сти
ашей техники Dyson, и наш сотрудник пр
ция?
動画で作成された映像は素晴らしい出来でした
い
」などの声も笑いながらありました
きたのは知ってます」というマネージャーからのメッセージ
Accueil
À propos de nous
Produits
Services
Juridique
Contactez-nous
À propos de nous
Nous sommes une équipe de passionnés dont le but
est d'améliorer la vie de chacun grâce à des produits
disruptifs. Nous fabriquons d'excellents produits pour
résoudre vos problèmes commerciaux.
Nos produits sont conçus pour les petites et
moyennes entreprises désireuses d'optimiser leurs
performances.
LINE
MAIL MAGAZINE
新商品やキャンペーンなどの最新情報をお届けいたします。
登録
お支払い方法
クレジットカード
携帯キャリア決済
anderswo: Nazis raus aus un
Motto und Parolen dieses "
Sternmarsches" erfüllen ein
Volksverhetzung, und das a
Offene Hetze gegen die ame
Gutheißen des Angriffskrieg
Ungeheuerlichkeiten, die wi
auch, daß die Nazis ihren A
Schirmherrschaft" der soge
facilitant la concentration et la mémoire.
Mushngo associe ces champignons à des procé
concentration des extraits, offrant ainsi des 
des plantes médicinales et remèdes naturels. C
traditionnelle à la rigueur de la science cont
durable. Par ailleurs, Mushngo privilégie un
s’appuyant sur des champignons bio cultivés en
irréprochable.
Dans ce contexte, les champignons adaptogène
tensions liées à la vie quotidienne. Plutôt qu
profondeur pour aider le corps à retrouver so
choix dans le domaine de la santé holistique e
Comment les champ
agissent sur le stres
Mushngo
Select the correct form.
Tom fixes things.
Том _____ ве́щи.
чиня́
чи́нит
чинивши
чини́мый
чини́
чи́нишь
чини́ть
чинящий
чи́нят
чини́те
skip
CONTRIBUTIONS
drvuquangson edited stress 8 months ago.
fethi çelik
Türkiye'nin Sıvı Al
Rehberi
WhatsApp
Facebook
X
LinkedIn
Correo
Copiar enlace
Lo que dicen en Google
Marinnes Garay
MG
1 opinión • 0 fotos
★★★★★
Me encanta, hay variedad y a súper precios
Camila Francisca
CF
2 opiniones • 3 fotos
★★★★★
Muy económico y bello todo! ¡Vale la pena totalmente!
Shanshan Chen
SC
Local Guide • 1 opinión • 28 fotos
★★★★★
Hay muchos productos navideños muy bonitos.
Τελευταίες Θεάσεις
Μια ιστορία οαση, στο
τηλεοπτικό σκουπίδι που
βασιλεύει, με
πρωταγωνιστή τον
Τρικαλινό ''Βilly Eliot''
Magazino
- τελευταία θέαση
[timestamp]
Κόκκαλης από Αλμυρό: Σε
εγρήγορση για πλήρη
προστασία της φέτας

» **To do**
Retype the lines of the material from the one containing "Local Guide • 1 opinión • 28 fotos" through the last line, exactly, and give no other lines.

» **Reply to the exercise**
Local Guide • 1 opinión • 28 fotos
★★★★★
Hay muchos productos navideños muy bonitos.
Τελευταίες Θεάσεις
Μια ιστορία οαση, στο
τηλεοπτικό σκουπίδι που
βασιλεύει, με
πρωταγωνιστή τον
Τρικαλινό ''Βilly Eliot''
Magazino
- τελευταία θέαση
[timestamp]
Κόκκαλης από Αλμυρό: Σε
εγρήγορση για πλήρη
προστασία της φέτας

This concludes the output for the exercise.